To get a fully empty desktop you’ll have to disable the entire desktop layer with CreateDesktop -bool false, which hides every file there, not just the Trash. Android has no system-level Recycle Bin to hide at all; the trash exists only inside apps like Files by Google and Samsung Gallery, so the only practical move on Android is to keep those individual app trash folders emptied.
Bottom line: if you only want a less cluttered desktop on Windows, use Personalization. If you want disk space back, hiding the bin does nothing. You’ll need to empty it instead.
#Frequently Asked Questions
Can I still access the Recycle Bin after I hide the icon?
Yes. Press Windows + E, type recycle bin into the address bar, and hit Enter.

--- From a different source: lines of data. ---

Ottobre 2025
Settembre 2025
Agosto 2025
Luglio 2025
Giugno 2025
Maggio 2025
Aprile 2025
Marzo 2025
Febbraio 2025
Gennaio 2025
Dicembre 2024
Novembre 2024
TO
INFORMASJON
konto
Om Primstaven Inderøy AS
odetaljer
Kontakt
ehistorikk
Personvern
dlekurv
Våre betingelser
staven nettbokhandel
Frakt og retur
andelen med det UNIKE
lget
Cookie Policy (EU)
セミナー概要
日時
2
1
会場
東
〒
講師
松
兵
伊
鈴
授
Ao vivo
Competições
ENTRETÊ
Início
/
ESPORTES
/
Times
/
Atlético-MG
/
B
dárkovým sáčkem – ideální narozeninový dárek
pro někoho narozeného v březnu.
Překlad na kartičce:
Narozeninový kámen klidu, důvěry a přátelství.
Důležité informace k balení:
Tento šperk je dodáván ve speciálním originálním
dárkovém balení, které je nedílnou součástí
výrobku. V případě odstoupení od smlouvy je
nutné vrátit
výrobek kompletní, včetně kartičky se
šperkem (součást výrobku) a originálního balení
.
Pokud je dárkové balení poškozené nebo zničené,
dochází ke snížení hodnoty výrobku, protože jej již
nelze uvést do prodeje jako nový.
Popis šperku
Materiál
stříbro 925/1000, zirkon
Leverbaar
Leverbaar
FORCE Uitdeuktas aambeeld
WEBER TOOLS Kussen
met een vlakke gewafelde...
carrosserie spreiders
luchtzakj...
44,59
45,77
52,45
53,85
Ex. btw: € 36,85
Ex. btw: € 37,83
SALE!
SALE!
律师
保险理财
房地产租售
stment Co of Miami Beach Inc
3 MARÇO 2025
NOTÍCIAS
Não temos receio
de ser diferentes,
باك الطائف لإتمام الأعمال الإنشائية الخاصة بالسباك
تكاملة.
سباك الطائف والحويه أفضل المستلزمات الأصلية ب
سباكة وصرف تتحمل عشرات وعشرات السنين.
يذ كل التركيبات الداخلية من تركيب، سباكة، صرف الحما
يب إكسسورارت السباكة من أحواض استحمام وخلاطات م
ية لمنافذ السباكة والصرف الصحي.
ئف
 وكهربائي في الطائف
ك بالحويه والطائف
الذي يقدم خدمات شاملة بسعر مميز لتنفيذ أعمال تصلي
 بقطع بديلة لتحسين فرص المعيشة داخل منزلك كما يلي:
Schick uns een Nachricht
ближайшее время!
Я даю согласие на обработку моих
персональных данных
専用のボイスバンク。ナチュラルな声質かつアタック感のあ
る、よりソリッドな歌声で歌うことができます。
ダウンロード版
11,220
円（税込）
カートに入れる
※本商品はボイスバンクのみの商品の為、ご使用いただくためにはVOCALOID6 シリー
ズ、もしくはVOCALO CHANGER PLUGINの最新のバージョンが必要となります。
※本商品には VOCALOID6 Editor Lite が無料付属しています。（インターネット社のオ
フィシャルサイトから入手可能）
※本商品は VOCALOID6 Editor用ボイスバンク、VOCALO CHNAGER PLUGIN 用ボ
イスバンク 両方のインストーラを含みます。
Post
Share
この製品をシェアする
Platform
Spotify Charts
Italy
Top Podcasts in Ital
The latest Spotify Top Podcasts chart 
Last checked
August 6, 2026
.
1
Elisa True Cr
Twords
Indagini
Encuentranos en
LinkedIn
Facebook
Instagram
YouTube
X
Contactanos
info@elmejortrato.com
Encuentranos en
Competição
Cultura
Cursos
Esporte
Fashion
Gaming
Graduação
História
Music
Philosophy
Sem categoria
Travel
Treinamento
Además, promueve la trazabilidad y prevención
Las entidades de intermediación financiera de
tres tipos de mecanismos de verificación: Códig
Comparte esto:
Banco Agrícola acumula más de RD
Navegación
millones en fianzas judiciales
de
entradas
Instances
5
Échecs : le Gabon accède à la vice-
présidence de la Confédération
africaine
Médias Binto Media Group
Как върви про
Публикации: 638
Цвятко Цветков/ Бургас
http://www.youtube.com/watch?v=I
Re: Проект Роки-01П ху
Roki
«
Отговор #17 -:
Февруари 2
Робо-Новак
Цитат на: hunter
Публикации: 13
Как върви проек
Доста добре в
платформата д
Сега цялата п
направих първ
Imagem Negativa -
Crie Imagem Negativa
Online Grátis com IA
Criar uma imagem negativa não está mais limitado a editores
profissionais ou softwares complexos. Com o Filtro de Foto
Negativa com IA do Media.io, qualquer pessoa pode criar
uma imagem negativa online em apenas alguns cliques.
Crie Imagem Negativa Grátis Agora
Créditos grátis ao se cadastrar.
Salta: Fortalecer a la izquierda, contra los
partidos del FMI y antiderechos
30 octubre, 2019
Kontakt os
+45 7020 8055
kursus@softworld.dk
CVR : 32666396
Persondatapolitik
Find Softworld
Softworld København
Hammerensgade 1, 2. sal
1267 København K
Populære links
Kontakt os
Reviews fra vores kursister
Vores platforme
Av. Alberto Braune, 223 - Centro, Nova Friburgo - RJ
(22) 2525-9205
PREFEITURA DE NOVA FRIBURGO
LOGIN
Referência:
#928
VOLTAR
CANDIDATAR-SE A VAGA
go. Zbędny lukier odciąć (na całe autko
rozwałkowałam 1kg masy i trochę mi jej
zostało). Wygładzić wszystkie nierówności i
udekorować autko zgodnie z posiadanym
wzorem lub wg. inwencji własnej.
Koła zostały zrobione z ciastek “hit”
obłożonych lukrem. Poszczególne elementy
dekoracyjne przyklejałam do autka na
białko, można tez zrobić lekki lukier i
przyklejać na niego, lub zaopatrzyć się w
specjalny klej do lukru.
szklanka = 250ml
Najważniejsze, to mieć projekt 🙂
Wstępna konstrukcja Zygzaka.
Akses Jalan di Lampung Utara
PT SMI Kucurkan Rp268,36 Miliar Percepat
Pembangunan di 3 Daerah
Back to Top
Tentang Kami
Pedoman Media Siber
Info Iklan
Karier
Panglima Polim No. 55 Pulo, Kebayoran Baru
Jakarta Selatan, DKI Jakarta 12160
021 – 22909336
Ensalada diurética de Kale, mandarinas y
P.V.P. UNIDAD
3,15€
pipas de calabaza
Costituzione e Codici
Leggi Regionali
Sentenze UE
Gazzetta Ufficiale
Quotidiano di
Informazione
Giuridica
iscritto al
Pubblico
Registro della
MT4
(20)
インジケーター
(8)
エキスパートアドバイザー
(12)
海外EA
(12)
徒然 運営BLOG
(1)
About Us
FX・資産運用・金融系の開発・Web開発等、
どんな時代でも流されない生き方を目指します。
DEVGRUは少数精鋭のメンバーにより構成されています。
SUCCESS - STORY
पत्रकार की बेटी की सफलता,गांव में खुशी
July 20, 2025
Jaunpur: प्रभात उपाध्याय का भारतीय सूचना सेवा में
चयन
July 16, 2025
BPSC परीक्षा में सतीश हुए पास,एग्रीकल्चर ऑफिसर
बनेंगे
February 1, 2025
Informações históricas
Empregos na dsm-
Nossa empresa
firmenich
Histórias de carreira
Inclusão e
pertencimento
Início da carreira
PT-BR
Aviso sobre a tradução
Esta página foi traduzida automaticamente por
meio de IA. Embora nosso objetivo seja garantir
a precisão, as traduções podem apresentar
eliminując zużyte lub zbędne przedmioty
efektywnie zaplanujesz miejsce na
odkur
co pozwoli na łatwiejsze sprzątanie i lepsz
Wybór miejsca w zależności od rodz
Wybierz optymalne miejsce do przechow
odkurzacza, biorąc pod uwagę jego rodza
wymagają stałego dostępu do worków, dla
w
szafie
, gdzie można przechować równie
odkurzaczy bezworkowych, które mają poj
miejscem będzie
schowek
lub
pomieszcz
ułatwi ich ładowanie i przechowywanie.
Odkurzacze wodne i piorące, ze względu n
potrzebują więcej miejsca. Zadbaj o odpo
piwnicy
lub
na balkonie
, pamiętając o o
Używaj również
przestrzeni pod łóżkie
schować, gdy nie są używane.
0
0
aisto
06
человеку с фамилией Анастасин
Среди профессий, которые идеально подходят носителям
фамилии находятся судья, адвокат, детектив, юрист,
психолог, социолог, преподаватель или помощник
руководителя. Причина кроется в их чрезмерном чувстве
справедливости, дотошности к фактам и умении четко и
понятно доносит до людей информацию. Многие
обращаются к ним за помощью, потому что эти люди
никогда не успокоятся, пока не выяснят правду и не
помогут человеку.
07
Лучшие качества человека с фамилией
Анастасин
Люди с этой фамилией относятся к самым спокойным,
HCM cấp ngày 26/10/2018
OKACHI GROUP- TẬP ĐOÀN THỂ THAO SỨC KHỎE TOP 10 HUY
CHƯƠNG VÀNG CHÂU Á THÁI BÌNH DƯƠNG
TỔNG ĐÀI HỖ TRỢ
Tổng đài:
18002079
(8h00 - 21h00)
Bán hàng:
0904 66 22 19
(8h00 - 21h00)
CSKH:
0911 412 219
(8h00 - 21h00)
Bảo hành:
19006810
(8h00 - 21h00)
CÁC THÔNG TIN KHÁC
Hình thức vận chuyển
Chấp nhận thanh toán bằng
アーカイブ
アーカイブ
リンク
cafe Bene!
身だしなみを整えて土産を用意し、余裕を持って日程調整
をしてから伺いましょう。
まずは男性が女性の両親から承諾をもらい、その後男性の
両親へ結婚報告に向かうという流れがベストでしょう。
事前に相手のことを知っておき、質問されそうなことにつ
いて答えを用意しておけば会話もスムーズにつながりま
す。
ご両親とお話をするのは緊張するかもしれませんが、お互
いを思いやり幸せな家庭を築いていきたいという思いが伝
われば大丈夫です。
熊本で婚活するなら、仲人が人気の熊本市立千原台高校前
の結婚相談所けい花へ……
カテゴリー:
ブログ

Does hiding the Recycle Bin delete the files inside?
No, hiding only removes the icon. Deleted files stay in the Recycle Bin folder and continue to use disk space until you empty the bin yourself or let Storage Sense in Windows Settings clean it on a schedule. The behavior of Shift + Delete for permanent deletion also stays exactly the same, hidden icon or not.
Why does my Mac not show a Recycle Bin on the desktop?
The Trash is a Dock element on macOS, never a desktop icon. Look at the right end of the Dock.
Will the defaults write CreateDesktop command on Mac break anything?
No. The command tells Finder to stop drawing the desktop layer, but the underlying ~/Desktop folder is untouched. Run the same command with -bool true to bring everything back, then killall Finder to refresh the Finder process.
How do I hide the Recycle Bin in Group Policy on a managed Windows machine?
If your company-managed machine ignores the Personalization panel, Group Policy probably overrides it. The relevant policy lives at User Configuration > Administrative Templates > Desktop > Remove Recycle Bin icon from desktop. To check whether Group Policy applies, run gpresult /r from Command Prompt and look for desktop-related entries. If you aren’t an administrator on that machine, ask your IT team to relax the policy or set it to Disabled for your user account.
Can third-party apps hide just the Recycle Bin without touching other icons on Mac?
No reliable app exists for this because the Trash is hardwired into the Dock by macOS. Some tools claim to add icon-level controls, but Apple’s Dock API doesn’t allow individual icon removal. The Dock auto-hide workaround is the only built-in option that gets the Trash off-screen.
Does hiding the Recycle Bin improve performance?
No. The Recycle Bin is a folder, not a running process.
What is the difference between hiding and emptying the Recycle Bin?
Hiding removes only the desktop icon, while emptying permanently deletes the files inside and frees storage. The two actions don’t depend on each other, so you can empty the bin without hiding the icon, or hide the icon without emptying anything.